Dans une perspective mondiale, la Belgique n'est certainement pas mal notée en matière de liberté de la presse. Selon Reporters sans frontières, notre pays se classe au 11e rang du classement mondial de la liberté de la presse 2021. Cela ne signifie pas pour autant qu'il n'y a aucun problème.

Pour les journalistes belges, par exemple, les ‘poursuites stratégiques contre la mobilisation publique’ (généralement désignée par l’acronyme anglais SLAPP pour ‘Strategic Lawsuits Against Public Participation’) constituent un risque réel. Les adversaires des journalistes entravent délibérément leur travail en engageant des procédures judiciaires à leur encontre. Il s'agit d'une forme délibérée d'intimidation, notamment en raison des indemnités souvent élevées qui sont demandées. En outre, ces procédures constituent également une lourde charge pour les journalistes, particulièrement pour ceux qui travaillent en tant que freelance ou pour de petites rédactions, et ne peuvent donc pas faire appel à un soutien important dans leur environnement de travail. Après tout, même si les plaintes s'avèrent finalement non fondées, les journalistes auront déjà dû investir beaucoup d'argent et de temps pour leur défense. Cet argent et ce temps n’auront entretemps pas pu être consacré à leur travail d'enquête.

Que fait l’IFDH?

L’IFDH est compétent pour les matières fédérales pour lesquelles aucune autre institution fédérale n'est compétente. Cela inclut les questions de droits humains liées à la liberté de la presse. L’IFDH peut conseiller le Parlement fédéral sur ces questions, et surveille également la mise en œuvre des normes et décisions internationales. L’IFDH peut également, s'il constate des problèmes structurels dans la société, initier ses propres recherches sur un thème. Le soutien structurel du journalisme (d'investigation) et la protection des journalistes sont deux thèmes importants pour l’IFDH.

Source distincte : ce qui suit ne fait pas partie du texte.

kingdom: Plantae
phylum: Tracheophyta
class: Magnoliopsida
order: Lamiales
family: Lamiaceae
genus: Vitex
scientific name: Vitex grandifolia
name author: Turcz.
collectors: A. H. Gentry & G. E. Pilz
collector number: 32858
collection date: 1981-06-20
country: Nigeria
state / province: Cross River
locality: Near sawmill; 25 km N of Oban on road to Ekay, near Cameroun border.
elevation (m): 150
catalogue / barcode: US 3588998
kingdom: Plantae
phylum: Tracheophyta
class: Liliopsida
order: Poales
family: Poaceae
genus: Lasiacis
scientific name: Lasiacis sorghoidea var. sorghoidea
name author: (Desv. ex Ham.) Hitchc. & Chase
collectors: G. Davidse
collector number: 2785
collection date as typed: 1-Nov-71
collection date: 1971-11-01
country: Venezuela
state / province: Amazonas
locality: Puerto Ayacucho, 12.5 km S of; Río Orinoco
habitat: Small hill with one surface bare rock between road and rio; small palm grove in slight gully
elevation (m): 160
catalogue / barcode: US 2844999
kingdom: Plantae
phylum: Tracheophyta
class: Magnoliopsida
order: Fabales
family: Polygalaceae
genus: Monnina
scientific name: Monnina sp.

Actuellement, l’IFDH n'a pas le pouvoir de recevoir des plaintes individuelles. Cependant, l’IFDH peut - et souhaite –  recevoir des informations relatives aux problèmes structurels concernant le travail de la presse en Belgique.

Que font d’autres instances ?

Si vous pensez qu'un délit de presse a été commis, contactez Unia. Ils peuvent répondre à vos questions et, le cas échéant, vous guider si vous souhaitez déposer une plainte.

Si vous avez une plainte à formuler au sujet d'un article journalistique ou d'un autre type de publication, ou au sujet d'un journaliste, vous pouvez contacter la rédaction concernée. Si cela ne vous aide pas, ou si vous préférez sauter cette étape pour une raison ou une autre, vous pouvez vous adresser au "Conseil de déontologie journalistique/Rat für journalistische Berufsethik" pour ce qui concerne la presse francophone et germanophone et au "Raad voor de Journalistiek" pour ce qui concerne la presse néerlandophone.